═════ Selected extract

Seeing young people involved in something unselfish is typically a great encouragement to members of the older generation. If they all understood that the younger generation is enthusiastic about keeping them around, it seems likely that more older people would more strongly consider opting for cryostasis instead of burial. A huge segment of the baby boom generation (or at least generation X) might be saved this way if we hurry.
- Appeal to the right. The cryo movement is mainly pro-life as I see it. However where the assisted suicide issue comes up we find ourselves on both sides. On the one hand we can't imagine anyone wanting to die earlier than they have to, but on the other hand we have a practical consideration where we feel (for valid science-based reasons) that legal death at an earlier point in time may help avoid actual death.
Practically speaking, the left may be easier to appeal to on this. Nobody truly wants to die (i.e. everyone is pro-life) but most leftists feel that as a practical matter they should accept death while avoiding needless suffering. If we emphasize that death is not necessarily something that has to happen even under such extreme circumstances, assisted suicide cases could be given encouragement to seek cryostasis instead of death.
- Get colleges involved. There are a host of intellectual issues to test your critical thinking skills on, so professors should jump at the chance to use this on their students. There is also a huge amount of basic science research to be done for damage-prevention during preservation and damage-repair during revival.

══════════

-- List of tasks --
- 1) In the passage on promoting cryostasis, reproduce the wording verbatim from the words "- Appeal to" through the words "avoid actual death.".
- 2) Render this sentence from the passage on promoting cryostasis into French: "Seeing young people involved in something unselfish is typically a great encouragement to members of the older generation."
- 3) Pick up the passage on promoting cryostasis after its final sentence and write what comes next.

═════ Raw data

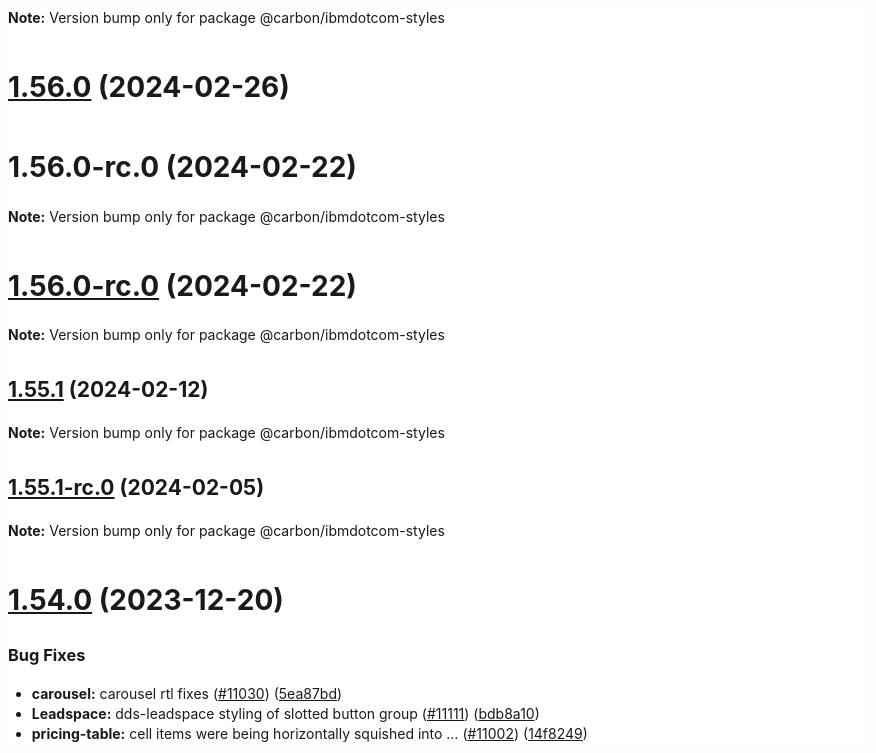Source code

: **Note:** Version bump only for package @carbon/ibmdotcom-styles





# [1.56.0](https://github.com/carbon-design-system/carbon-for-ibm-dotcom/compare/@carbon/ibmdotcom-styles@1.54.0...@carbon/ibmdotcom-styles@1.56.0) (2024-02-26)



# 1.56.0-rc.0 (2024-02-22)

**Note:** Version bump only for package @carbon/ibmdotcom-styles





# [1.56.0-rc.0](https://github.com/carbon-design-system/carbon-for-ibm-dotcom/compare/@carbon/ibmdotcom-styles@1.54.0...@carbon/ibmdotcom-styles@1.56.0-rc.0) (2024-02-22)

**Note:** Version bump only for package @carbon/ibmdotcom-styles





## [1.55.1](https://github.com/carbon-design-system/carbon-for-ibm-dotcom/compare/@carbon/ibmdotcom-styles@1.55.1-rc.0...@carbon/ibmdotcom-styles@1.55.1) (2024-02-12)

**Note:** Version bump only for package @carbon/ibmdotcom-styles





## [1.55.1-rc.0](https://github.com/carbon-design-system/carbon-for-ibm-dotcom/compare/@carbon/ibmdotcom-styles@1.54.0...@carbon/ibmdotcom-styles@1.55.1-rc.0) (2024-02-05)

**Note:** Version bump only for package @carbon/ibmdotcom-styles





# [1.54.0](https://github.com/carbon-design-system/carbon-for-ibm-dotcom/compare/@carbon/ibmdotcom-styles@1.53.0...@carbon/ibmdotcom-styles@1.54.0) (2023-12-20)


### Bug Fixes

* **carousel:** carousel rtl fixes ([#11030](https://github.com/carbon-design-system/carbon-for-ibm-dotcom/issues/11030)) ([5ea87bd](https://github.com/carbon-design-system/carbon-for-ibm-dotcom/commit/5ea87bd0b417b3f6148a174233e98602c1585da9))
* **Leadspace:** dds-leadspace styling of slotted button group ([#11111](https://github.com/carbon-design-system/carbon-for-ibm-dotcom/issues/11111)) ([bdb8a10](https://github.com/carbon-design-system/carbon-for-ibm-dotcom/commit/bdb8a105297de7bed31d0dcdfdfccb882cc5308e))
* **pricing-table:** cell items were being horizontally squished into … ([#11002](https://github.com/carbon-design-system/carbon-for-ibm-dotcom/issues/11002)) ([14f8249](https://github.com/carbon-design-system/carbon-for-ibm-dotcom/commit/14f82491853dbcba7baf799feb3fea4bb07c8826))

══════════

-- Response list --
- 1)
- Appeal to the right. The cryo movement is mainly pro-life as I see it. However where the assisted suicide issue comes up we find ourselves on both sides. On the one hand we can't imagine anyone wanting to die earlier than they have to, but on the other hand we have a practical consideration where we feel (for valid science-based reasons) that legal death at an earlier point in time may help avoid actual death.

- 2) Voir des jeunes s'engager dans quelque chose de désintéressé est généralement un grand encouragement pour les membres de la génération plus âgée.

- 3)
- Encourage parent-child dialogue. Children are likely more capable of seeing the logic of cryonics than adults because they have fewer societal prejudices. Targetting them independently of adults is probably not a good idea, but I don't see a problem with giving them the message to talk to their parents about it. Parents, faced with having to explain to their child why death is a good and unavoidable thing, may be more likely to reconsider -- and thus save their lives.
These are all seperate pursuits, and I'm sure there are more I haven't thought of. It is a mistake to think that all we need are cryo facilities like Alcor and/or CI. There really needs to be a lot of cryo organizations, which focus on their own specialized aspect of promoting cryonics.
Small community-based educational organizations like Oregon Cryonics are a good idea -- there could be one in every community, so that trained volunteers are available in every area for CPS and cooldown procedures. These can grow to become cryonics facilities in their own right as volume increases.